Is this where Cream would’ve gone had they stayed together? Remembering the late Cream founding member with a cut from his prolific life after that band.

It would be hard to label anything a “lost Cream song” since the legendary combo only made three proper albums. Everybody knows, covers, and reveres those mere three dozen songs.

But this is the next best thing.

Jack Bruce, who died Saturday at 71, recorded it for Songs for a Tailor, his solo album released soon after Cream’s breakup. And the song sounds like it could have been one of the best tracks on the never-recorded fourth Cream album—you know, the one that would have delivered on the promise of them going beyond  the  guitar /bass/drums model they had mastered, defined, and wrung every inch from; the one where other textures, hinted at in their last single, would be realized as they maintained their relevance well into the early ’70s.

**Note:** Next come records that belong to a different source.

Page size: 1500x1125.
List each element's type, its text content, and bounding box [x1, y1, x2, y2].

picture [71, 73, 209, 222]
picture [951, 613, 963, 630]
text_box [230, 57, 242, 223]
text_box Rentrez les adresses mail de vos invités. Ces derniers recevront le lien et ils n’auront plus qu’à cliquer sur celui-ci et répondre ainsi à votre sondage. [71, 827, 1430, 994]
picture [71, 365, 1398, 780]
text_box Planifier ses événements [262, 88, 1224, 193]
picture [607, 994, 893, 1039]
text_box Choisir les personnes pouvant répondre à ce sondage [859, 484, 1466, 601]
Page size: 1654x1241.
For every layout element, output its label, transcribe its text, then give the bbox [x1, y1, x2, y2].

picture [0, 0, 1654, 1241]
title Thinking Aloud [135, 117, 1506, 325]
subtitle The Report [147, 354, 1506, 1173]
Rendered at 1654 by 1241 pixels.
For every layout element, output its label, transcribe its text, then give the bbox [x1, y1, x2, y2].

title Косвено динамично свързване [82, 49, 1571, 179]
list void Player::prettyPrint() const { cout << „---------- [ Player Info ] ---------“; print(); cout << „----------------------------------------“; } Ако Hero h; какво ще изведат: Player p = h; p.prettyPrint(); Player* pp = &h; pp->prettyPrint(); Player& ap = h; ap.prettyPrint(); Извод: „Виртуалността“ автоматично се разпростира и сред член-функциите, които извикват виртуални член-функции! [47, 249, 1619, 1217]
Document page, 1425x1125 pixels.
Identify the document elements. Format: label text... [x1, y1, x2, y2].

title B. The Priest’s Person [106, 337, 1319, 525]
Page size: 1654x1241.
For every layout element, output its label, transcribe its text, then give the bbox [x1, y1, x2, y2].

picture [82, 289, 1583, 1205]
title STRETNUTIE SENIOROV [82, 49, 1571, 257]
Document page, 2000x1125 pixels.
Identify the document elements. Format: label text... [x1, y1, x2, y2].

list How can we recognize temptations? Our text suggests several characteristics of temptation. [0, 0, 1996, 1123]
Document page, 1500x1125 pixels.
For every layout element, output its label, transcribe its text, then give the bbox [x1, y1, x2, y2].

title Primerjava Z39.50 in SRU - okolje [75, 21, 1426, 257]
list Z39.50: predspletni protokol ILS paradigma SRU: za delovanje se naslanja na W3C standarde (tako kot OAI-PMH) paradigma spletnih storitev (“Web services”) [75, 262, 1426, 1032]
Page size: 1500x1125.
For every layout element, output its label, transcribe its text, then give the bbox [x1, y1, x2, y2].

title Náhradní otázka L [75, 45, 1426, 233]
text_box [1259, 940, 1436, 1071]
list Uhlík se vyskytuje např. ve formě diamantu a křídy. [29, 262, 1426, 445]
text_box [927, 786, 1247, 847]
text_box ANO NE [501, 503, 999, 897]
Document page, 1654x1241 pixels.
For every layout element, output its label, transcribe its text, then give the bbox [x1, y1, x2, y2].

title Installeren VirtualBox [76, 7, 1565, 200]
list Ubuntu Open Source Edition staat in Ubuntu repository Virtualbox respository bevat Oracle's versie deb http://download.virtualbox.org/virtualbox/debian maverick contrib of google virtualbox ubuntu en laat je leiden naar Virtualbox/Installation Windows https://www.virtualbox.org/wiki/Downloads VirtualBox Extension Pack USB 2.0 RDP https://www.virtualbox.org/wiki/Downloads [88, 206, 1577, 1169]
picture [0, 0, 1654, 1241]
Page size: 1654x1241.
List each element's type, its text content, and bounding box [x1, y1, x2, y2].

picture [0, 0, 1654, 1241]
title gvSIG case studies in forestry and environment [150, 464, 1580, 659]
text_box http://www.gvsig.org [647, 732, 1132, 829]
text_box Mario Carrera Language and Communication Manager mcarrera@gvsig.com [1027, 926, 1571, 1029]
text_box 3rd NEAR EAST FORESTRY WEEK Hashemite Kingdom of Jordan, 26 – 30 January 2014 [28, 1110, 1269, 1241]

Cowritten with Pete Brown, who held down similar duties on most of the Jack-sung Cream classics, the song is literally what the title promises, but because of its mood, arrangement, and some of its lyrics, “Theme From an Imaginary Western” feels of a piece with Cream’s more mythical sides (“Tales Of Brave Ulysses,” “Those Were The Days”). Jack’s vocal— successfully pushing outside of his blues-rock comfort zone—and the organ-driven arrangement split the difference between the American roots (The Band) and the trippier, more mystical (Led Zeppelin) sounds that were then battling it out on the FM airwaves.

Worth noting: Cream’s producer Felix Pappalardi loved the song so much he performed it at Woodstock with his band Mountain. It’s that good.